Online portfolios are a key part of any creative professional’s marketing arsenal. Whether you’re a graphic designer, photographer, writer or some type of artist, prospective clients want to see your goods – they want to check out what your skills you have to offer them. However, displaying your hard work on the Internet puts it out there for thieves to exploit – those people might simply grab it. Some of them have malicious intentions, as they might pass your work samples off as their own for financial gain, while others simply don’t know any better and may post your design or photo with no credit to illustrate a blog or adorn a website.
I spoke with intellectual property attorney Jed Phillips about what artists can do to protect their creations once they’re posted on the Internet.
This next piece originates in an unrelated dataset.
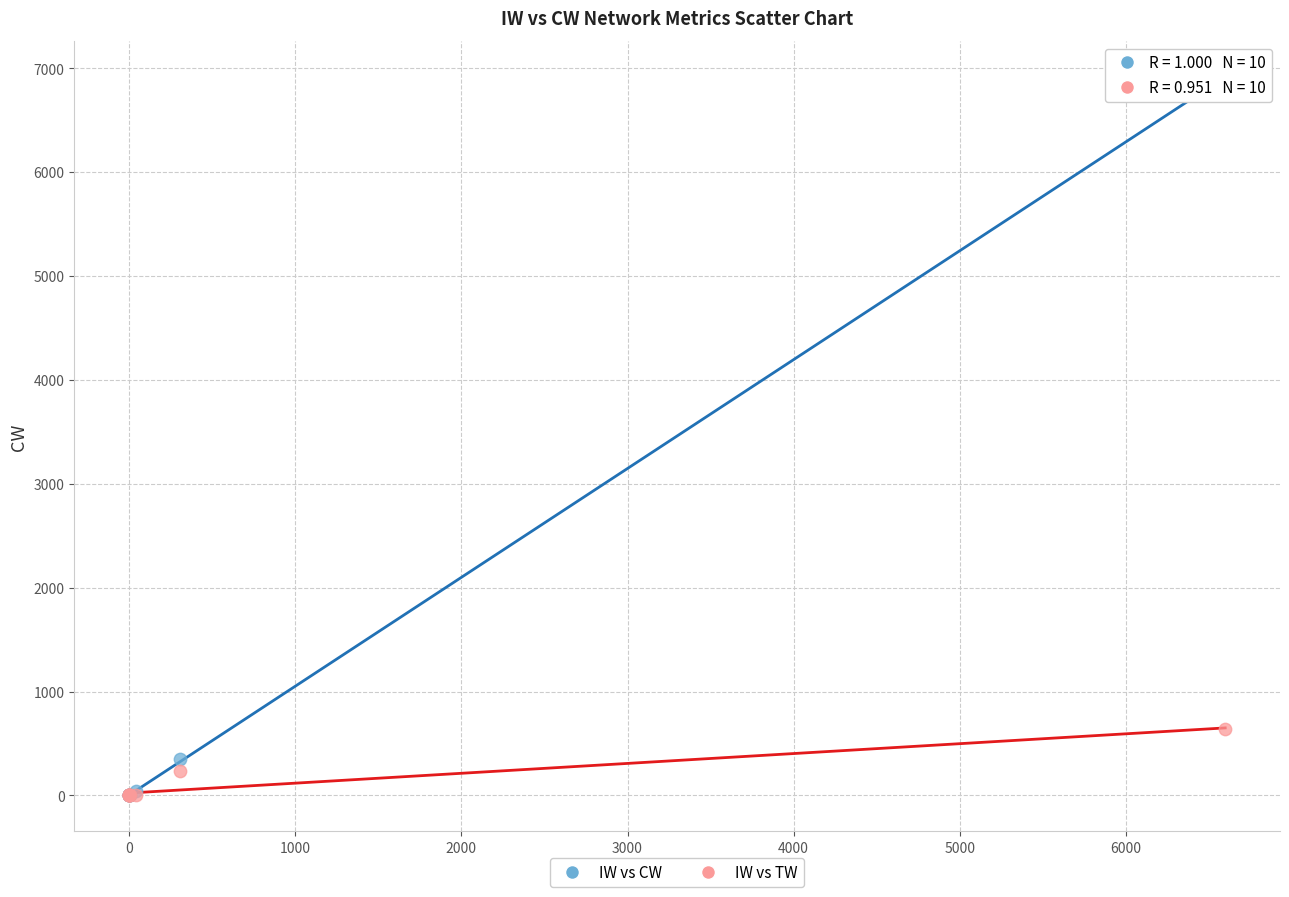

Which series has the widest spread of Y values?

IW vs CW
Short answer: Yes, you do not lose your copyright by posting your work online (whether music, pictures, video, text, etc.)
Longer answer: Copyright gives you the right to control your work (assuming the work is covered by copyright, which is a wholly separate issue). The three big rights for creative people online are:
- The right to prevent people from copying their work.
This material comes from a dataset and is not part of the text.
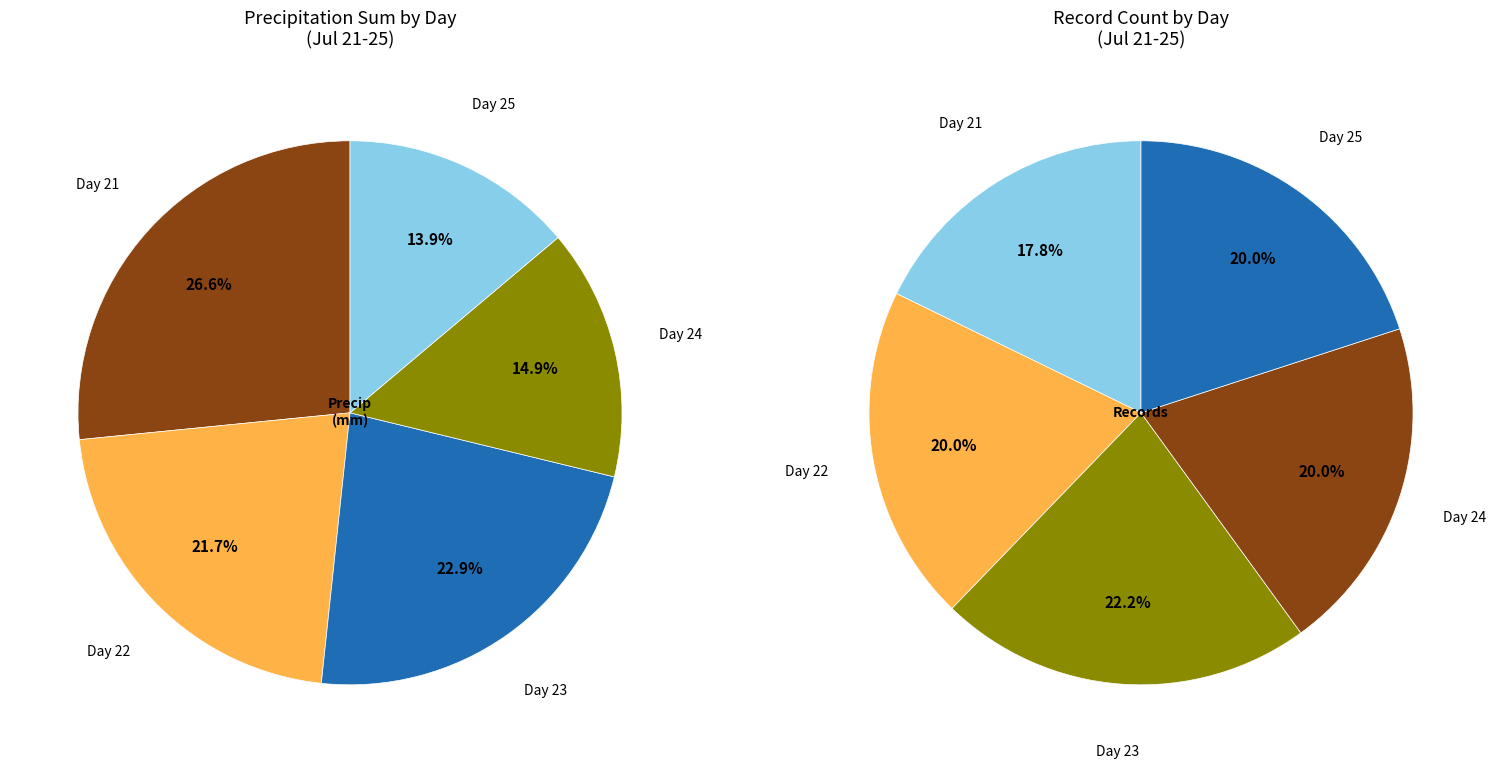

Does any single category account for the majority?

No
- The right to control the distribution of their work.
- The right to control the creation of derivative works based upon their work.
There are other rights, but these are the big three that are going to impact most creative professionals. As an example, if someone pulls an image off of Flickr, uses it to create an ad and then publishes that ad online, they are creating a copy of the work (the copy they have stored on their computer, printed out, e-mailed, etc.), a derivative work (creating the ad incorporating the copyrighted work) and distributing the work (posting it online). If unlicensed, these are all potential infringing actions.
What about licensing?
The copyright holder has the right to control the use of their work. The normal expression of that right is a license, either explicit or implied. An explicit license sets out the conditions under which a right holder will permit (i.e., refrain from enforcing their rights through a suit) copying, distribution or the creation of derivative works. The licenses can be vague or incredibly specific – it depends on what the right holder wants. There are some “off the rack” licenses that creative professionals can use. Probably the most familiar would be the various Creative Commons licenses. Flickr uses these and has a quick and easy system for a rights holder to designate which license they would like to apply to their work. Some of the licenses control derivative works and copying; others permit any use (including commercial) so long as the rights holder receives credit (“attribution”). Anyone posting on Flickr should review the license descriptions before posting and make sure they select the license they want.
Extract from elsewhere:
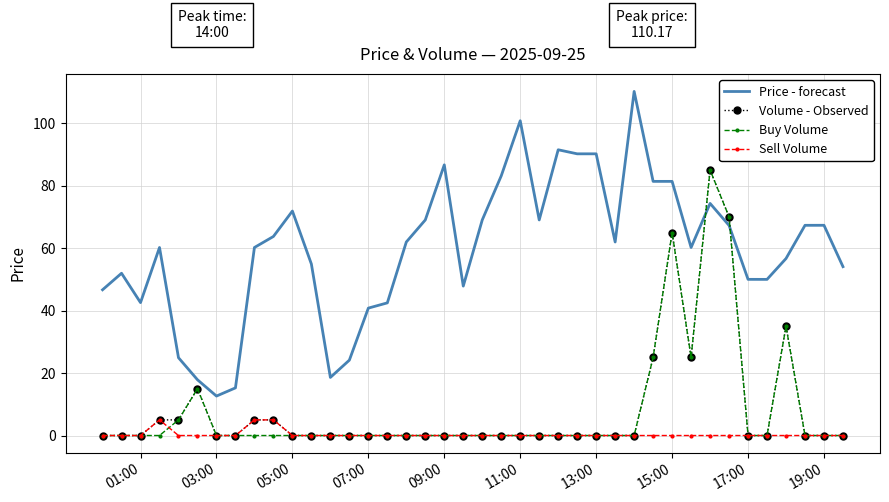

Which series has the largest total across all categories?

Price - forecast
What can creative professionals do to protect their work?
There are practical and legal steps they can take. Realistically, the legal steps are less effective than the practical steps. As an initial matter, if they are putting their work up online, they need to make sure they read the site terms and conditions before they post anything. Facebook, for example, has some interesting and somewhat controversial terms about what they can do with anything you post. If they don’t like the terms, don’t post and let the site know why. If they have their own portfolio site, then they need to have a copyright blurb somewhere (the more prominent the better, but I know that isn’t likely) that sets out what folks can do with the files posted on the site.
For practical steps, common sense is a good guide. Post low-resolution images, use watermarking, make sure the site logs IP addresses (If you plan on enforcing a copyright, proving that a particular computer accessed it, and when, can be useful.), etc.
What about enforcement?
Always start friendly, if possible. Many people view anything posted online as fair game. If someone has their work stolen, sometimes it only takes a gentle reminder that the work isn’t up for grabs to stop the behavior. If that fails, then the next step is a DMCA notice and take-down letter. The rights holder can send a letter (the format is spelled out in the code, and there are countless examples online) to the ISP, and the ISP will generally remove the infringing work.
If the offender is particularly persistent, then it’s time to chat with a lawyer. Sometimes a letter from a lawyer will work where more informal dispute-resolution efforts failed.
If the letter from the lawyer fails, it’s time to have a chat about obtaining an injunction and damages. At this point you are discussing federal litigation. This is generally where you have to decide just how important or egregious the infringement is and what it is worth.